Fearing an even bloodier flare-up this time, Iraqi officials and the United Nations were quick to condemn the deaths.
Iraq's military command said it was "a serious security challenge" and pledged to open an investigation.
President Barham Saleh and parliament speaker Mohammed al-Halbussi condemned a "terrorist attack" which targeted "Iraq and its security."
The UN mission in Iraq called for "maximum restraint on all sides".
"These ongoing attacks are a clear and substantial threat to the country, and the risk of rogue action by armed groups remains a constant concern," it said.
"The last thing Iraq needs is to serve as an arena for vendettas and external battles."
Briton, Americans killed
Wednesday's attack was the 22nd on US interests in Iraq since late October.
It saw a volley of 18 rockets slam into the Taji air base, one of about a dozen facilities across Iraq where coalition forces are based.
The coalition confirmed three of its personnel were killed and around a dozen more wounded.
One of the dead was a member of the Royal Army Medical Corps, Britain confirmed. A US military official told AFP the other two were a US soldier and an American contractor.
There was no immediate word on Iraqi casualties.
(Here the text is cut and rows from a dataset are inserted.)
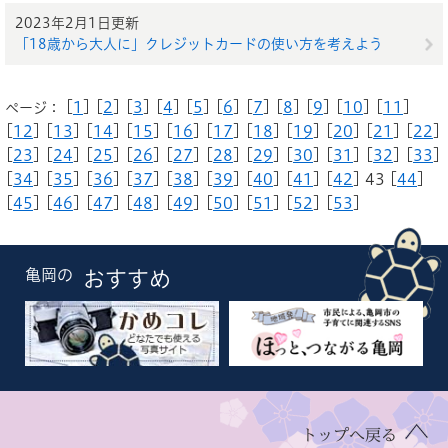
2023年2月1日更新
「18歳から大人に」クレジットカードの使い方を考えよう
[
1
] [
2
] [
3
] [
4
] [
5
] [
6
] [
7
] [
8
] [
9
] [
10
] [
11
]
ページ：
[
12
] [
13
] [
14
] [
15
] [
16
] [
17
] [
18
] [
19
] [
20
] [
21
] [
22
]
[
23
] [
24
] [
25
] [
26
] [
27
] [
28
] [
29
] [
30
] [
31
] [
32
] [
33
]
[
34
] [
35
] [
36
] [
37
] [
38
] [
39
] [
40
] [
41
] [
42
] 43 [
44
]
[
45
] [
46
] [
47
] [
48
] [
49
] [
50
] [
51
] [
52
] [
53
]
亀岡の
おすすめ
トップへ戻る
No group claimed responsibility, but Washington has accused hardline factions of Iraq's Hashed al-Shaabi paramilitary alliance of carrying out similar attacks.
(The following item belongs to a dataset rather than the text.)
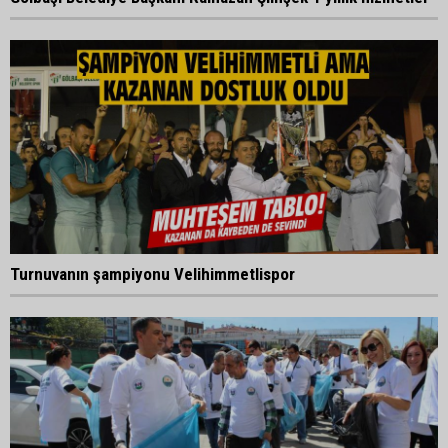
Turnuvanın şampiyonu Velihimmetlispor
The Hashed is a web of mostly Shiite armed factions, many of which have close ties with neighbouring Iran, and has been incorporated into the Iraqi military.
In late December, the US accused Iran-aligned faction Kataeb Hezbollah of killing an American contractor at a base in northern Iraq.
It responded with air strikes in western Iraq that killed 25 of the group's fighters.
Days later, a US drone killed senior Iranian commander Qasem Soleimani and Hashed deputy chief Abu Mahdi al-Muhandis near Baghdad airport.
Iran then launched its own strikes on a western Iraqi base, leaving dozens of US troops suffering from brain trauma.
Hashed factions have repeatedly pledged to avenge Muhandis's death in their own way.
Hashed hammered in Syria
Within hours of Wednesday's attack, an air strike killed 26 Iran-aligned Iraqi fighters in neighbouring Syria, the Syrian Observatory for Human Rights said.
The Britain-based war monitor said it was carried out by three planes which probably belonged to the US-led coalition.
Iraq counts years of close ties with both Iran and the United States, and has been put in an increasingly difficult position by the spiralling tensions between its allies.
In January, Iraqi lawmakers voted to oust all foreign troops from Iraq in reaction to the killing of Soleimani and Muhandis.
Some 5,200 US troops are stationed in Iraq as part of the coalition formed in 2014 to fight the Islamic State jihadist group.
While IS has lost all of the territory it once held in Iraq and Syria, sleeper cells remain capable of carrying out attacks on both sides of the border.
On Sunday, two US soldiers were killed north of Baghdad while helping Iraqi forces battle IS remnants.
US officials previously told AFP they considered the Hashed a bigger threat than IS, given the frequency and accuracy of rocket attacks on US troops that could be traced back to the paramilitaries.